:: Extracted text ::
%%
In [1]:
import os
import pandas as pd
import numpy as np
%matplotlib inline
from matplotlib import pylab as plt
import cPickle as pickle
import itertools
from matplotlib.path import Path
import matplotlib.patches as patches

In [2]:
from fuel.datasets.hdf5 import H5PYDataset
import fuel
datasource = 'sketch'
datasource_dir = os.path.join(fuel.config.data_path, datasource)
datasource_fname = os.path.join(datasource_dir , datasource+'.hdf5')


Using gpu device 0: GeForce GT 650M

In [3]:
!mkdir -p {datasource_dir}

Download

Download human sketches stored in SVG from the work of

Eitz, Mathias and Hays, James and Alexa, Marc, "How Do Humans Sketch Objects?", ACM Transactions on Graphics (Proceedings SIGGRAPH), 2012, Volume 31, Number 4, pages 44:1--44:10

In [4]:
import scipy.io
import os

m = scipy.io.loadmat(os.path.join(datasource_dir,'sketches_matlab/sketches.mat'))

In [5]:
sketches = m['D']
sketches.shape


Out[5]:
(20000, 3)

Read SVG matlab


In [6]:
def imgpoints(img):
    points = []
    
    strikes = sketches[img,2][:,0]
    lastx = lasty = 0
    for i in range(5,len(strikes)-3):
        s = strikes[i][0]
        j = s.find('d="M')
        assert j >=0
        s = s[j+len('d="M'):]
        assert s.endswith('"/>')
        s = s[:-len('"/>')]
        s = s.replace('C',' ').replace('L',' ').replace(',',' ')
        s = s.split()
        s = map(float,s)
        assert len(s) % 2 == 0
        count = 0
        for j in range(0,len(s),2):
            x, y = s[j],s[j+1]
            if np.isnan(x) or np.isnan(y):
                assert np.isnan(x) and np.isnan(y)
                continue
            points.append((x-lastx,y-lasty,count == 0))
            count += 1
            lastx,lasty = x,y
        assert count > 1
    return np.array(points[1:])

In [7]:
sketches_arrays = []
for img in xrange(len(sketches)):
    sketch = imgpoints(img)[1:]
    sketches_arrays.append(sketch)

filter long sketches


In [8]:
lens = map(len, sketches_arrays)
%%
:: Problem 1 ::
Which GPU device does the sketch notebook report using?
:: Problem 2 ::
Could you continue the sketch notebook from its last line of code?

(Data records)
%%
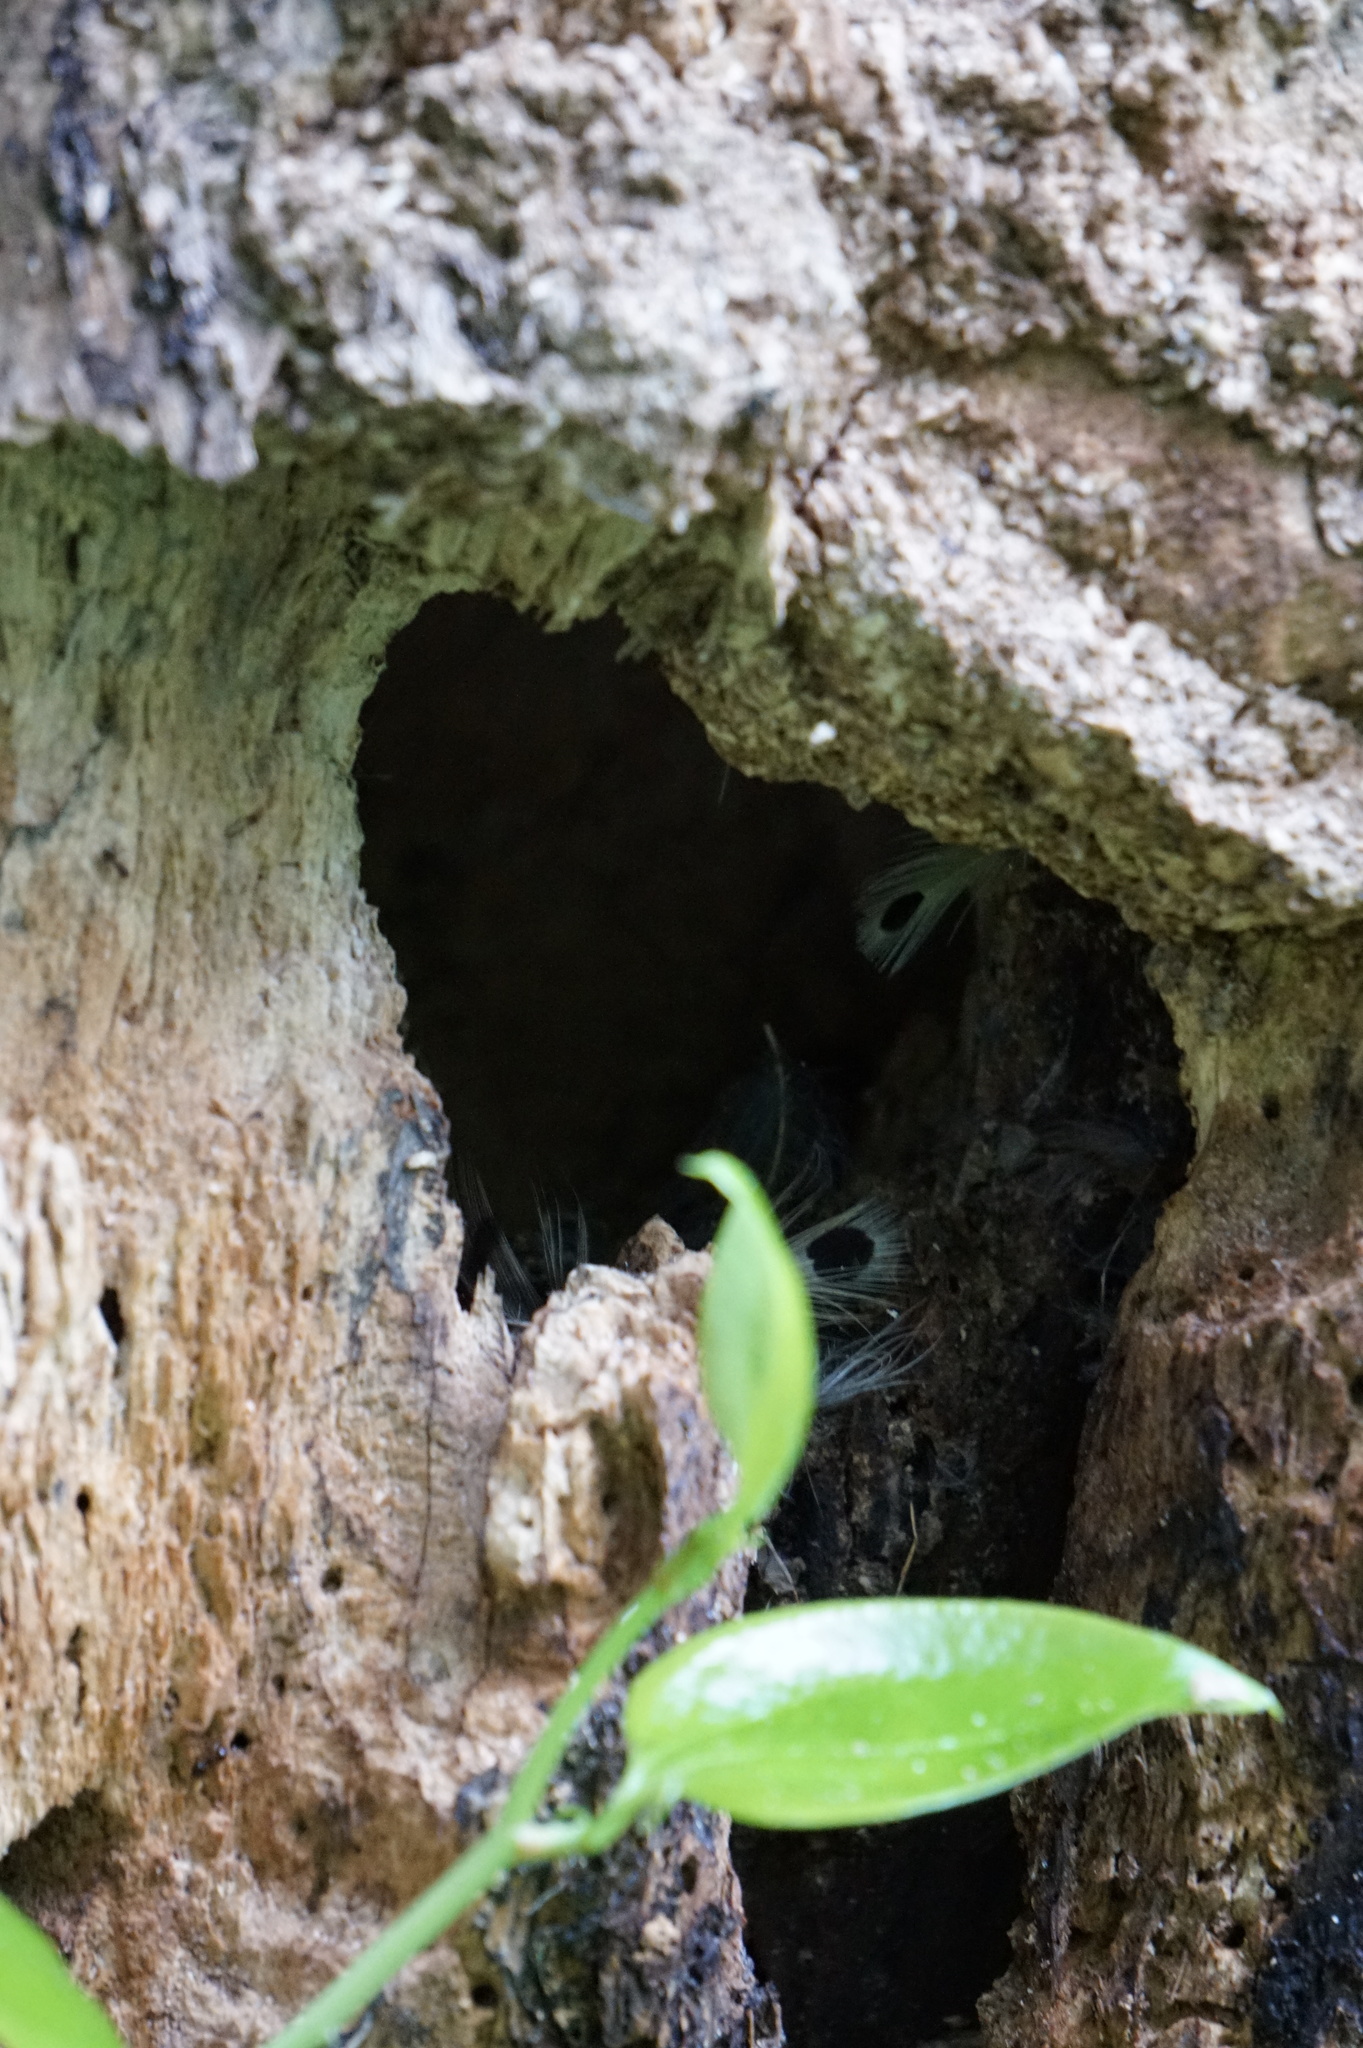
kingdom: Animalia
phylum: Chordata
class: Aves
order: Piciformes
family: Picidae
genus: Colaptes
%%
%%
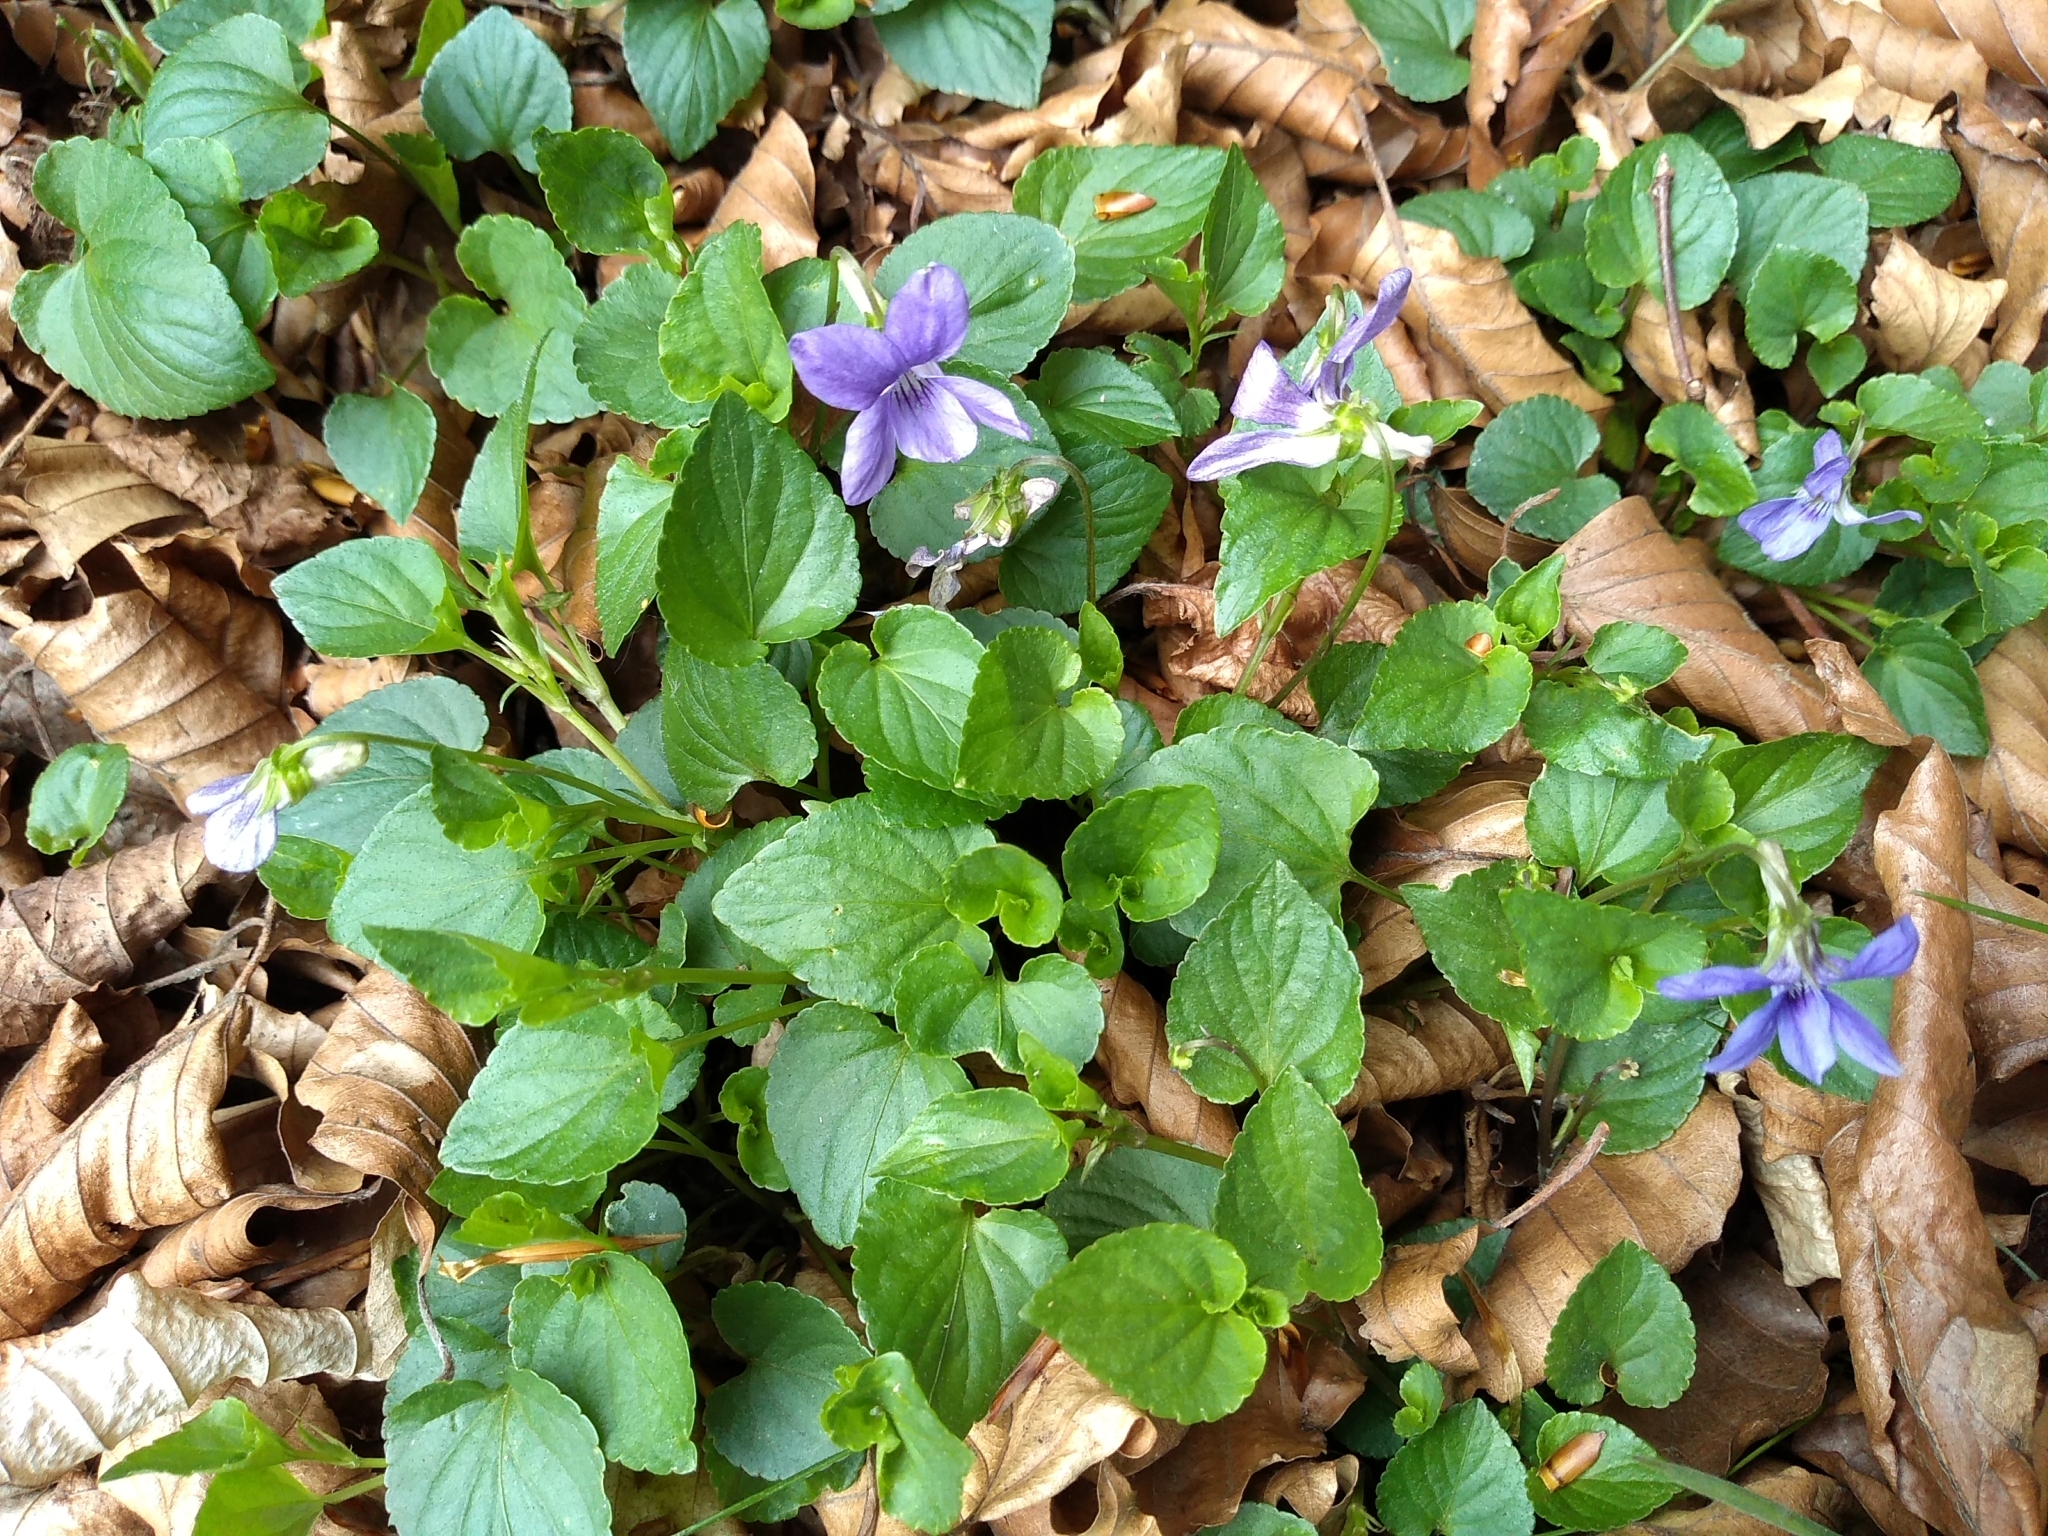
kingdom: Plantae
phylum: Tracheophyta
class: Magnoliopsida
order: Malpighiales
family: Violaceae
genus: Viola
%%
%%
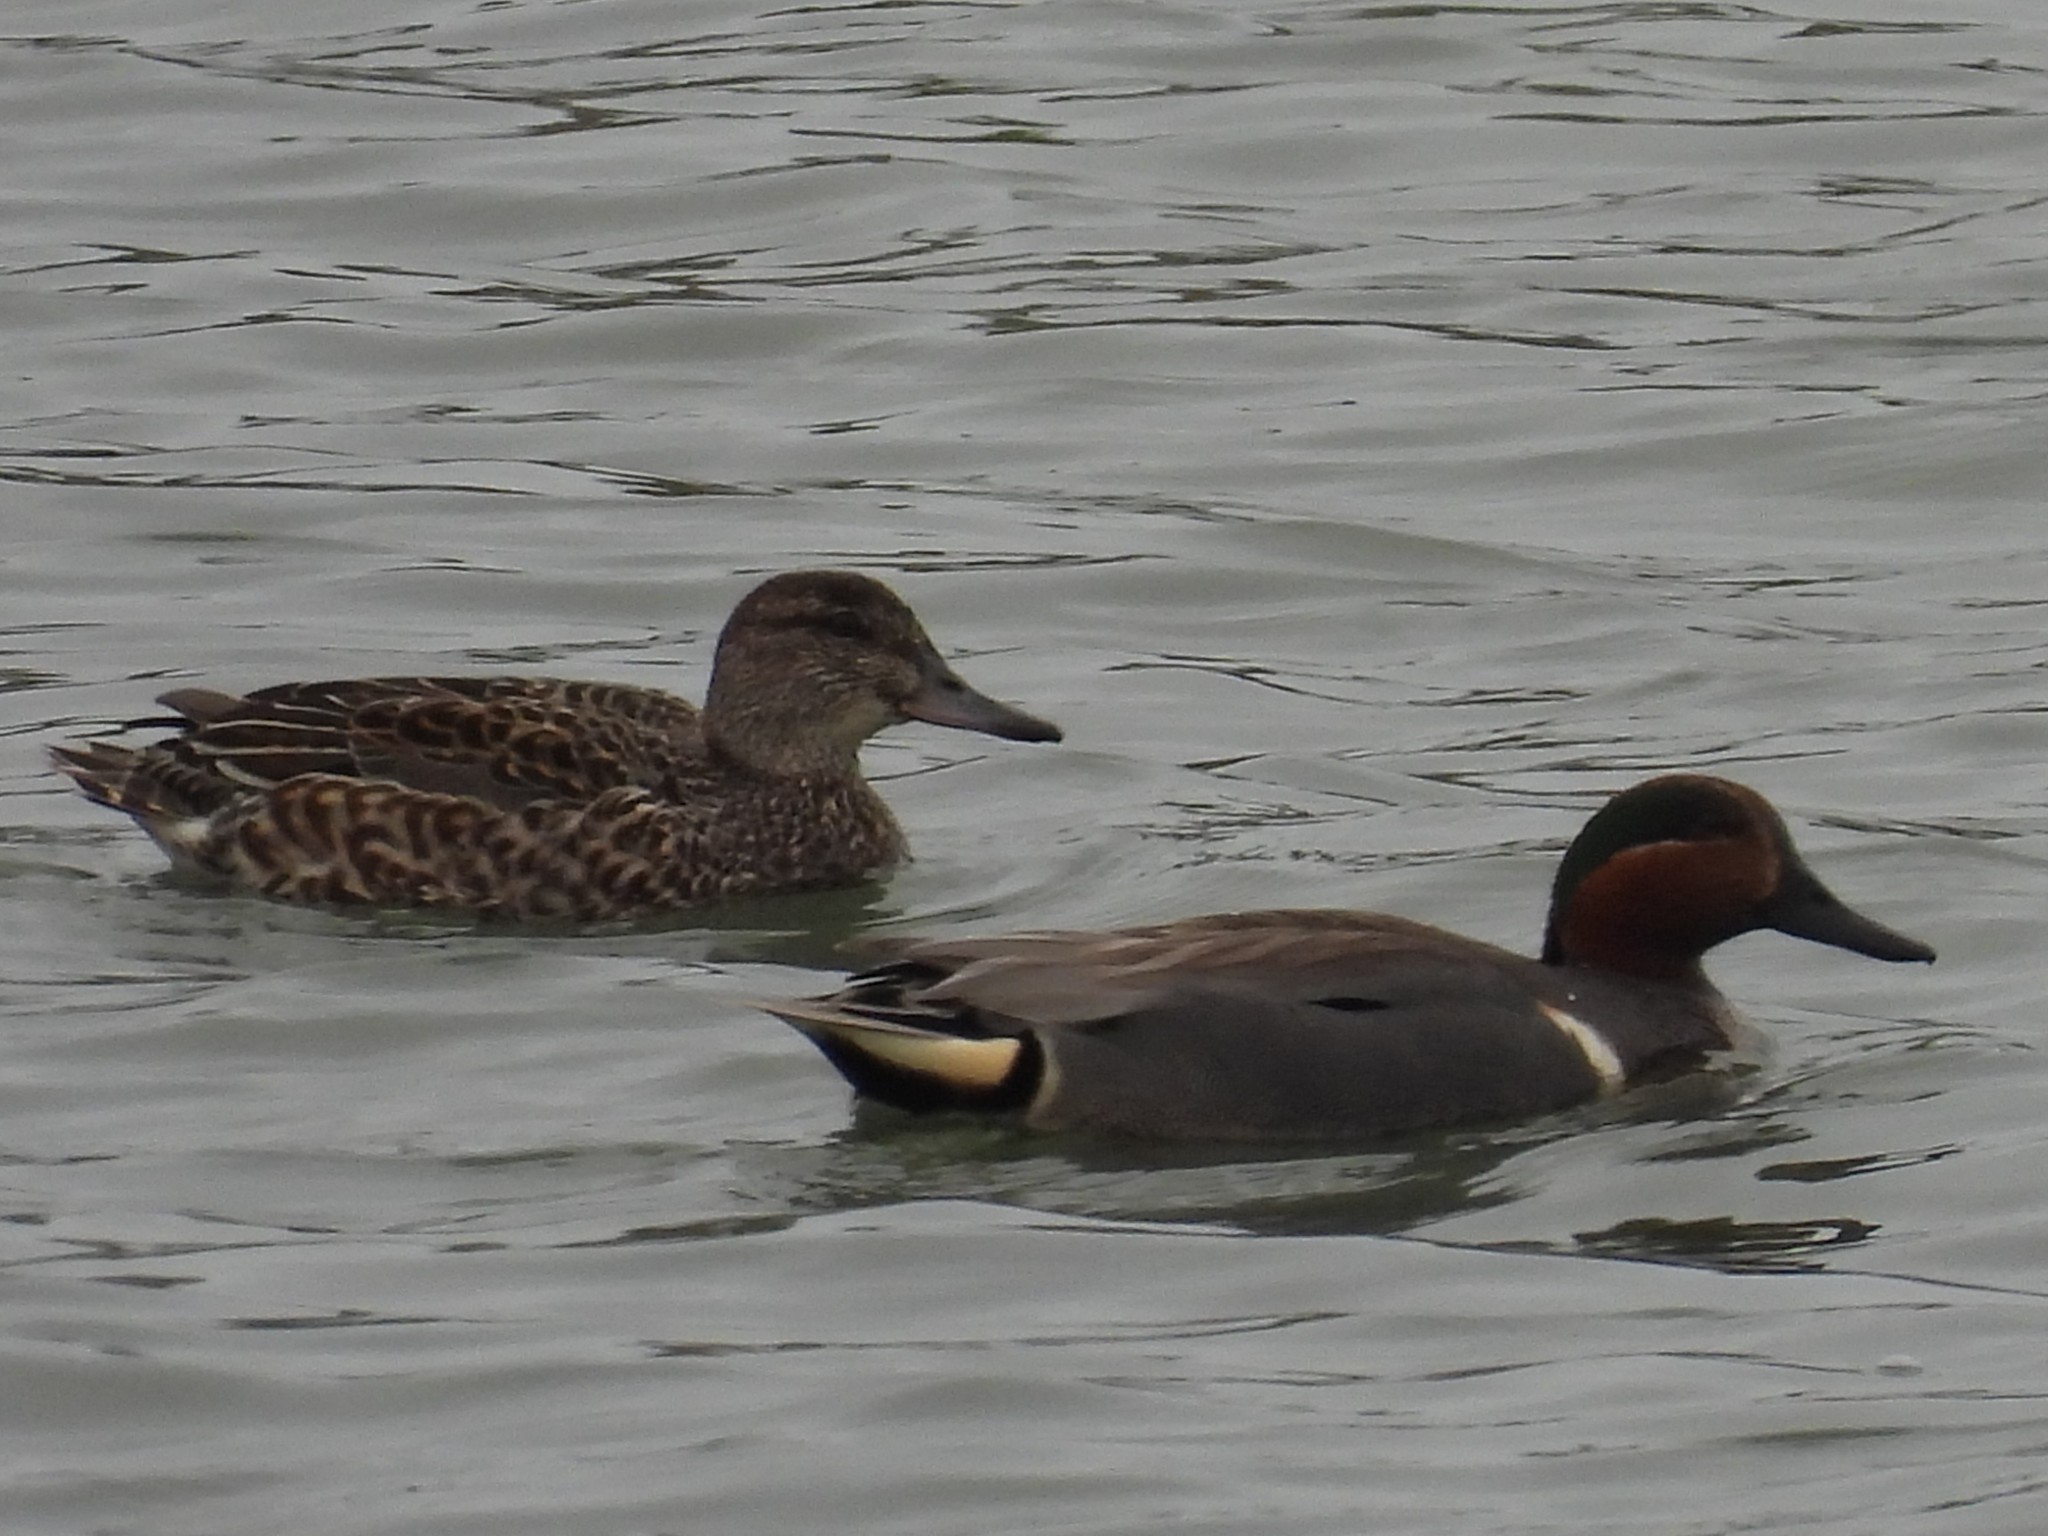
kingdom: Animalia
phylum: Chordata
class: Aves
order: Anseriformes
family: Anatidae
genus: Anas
%%
:: Task response 1 ::
GeForce GT 650M (gpu device 0)

:: Task response 2 ::
In [9]:
min(lens), max(lens)


Out[9]:
(17, 3959)

In [10]:
plt.hist(lens,bins=50)
plt.xlabel('#points')
plt.ylabel('#sketches')
plt.title('Distribution of number of points in a sketch');



In [11]:
sketches_arrays_idx = filter(lambda i: len(sketches_arrays[i])<1200, range(len(sketches_arrays)))
N = len(sketches_arrays_idx)
N


Out[11]:
19885

normalize


In [12]:
xys = np.vstack([sketches_arrays[i][:,:2] for i in sketches_arrays_idx])
xys.shape


Out[12]:
(5693675, 2)

In [13]:
s = xys.std()
s


Out[13]:
22.718561804436927

In [14]:
X = np.empty((N,1200,3))
for i,j in enumerate(sketches_arrays_idx):
    p = sketches_arrays[j]
    n = len(p)
    X[i,:n,:2] = p[:,:2]/s
    X[i,n:,:2] = 0
    X[i,:n,2] =  p[:,2]
    X[i,n:,2] = 1

In [15]:
X.shape


Out[15]:
(19885, 1200, 3)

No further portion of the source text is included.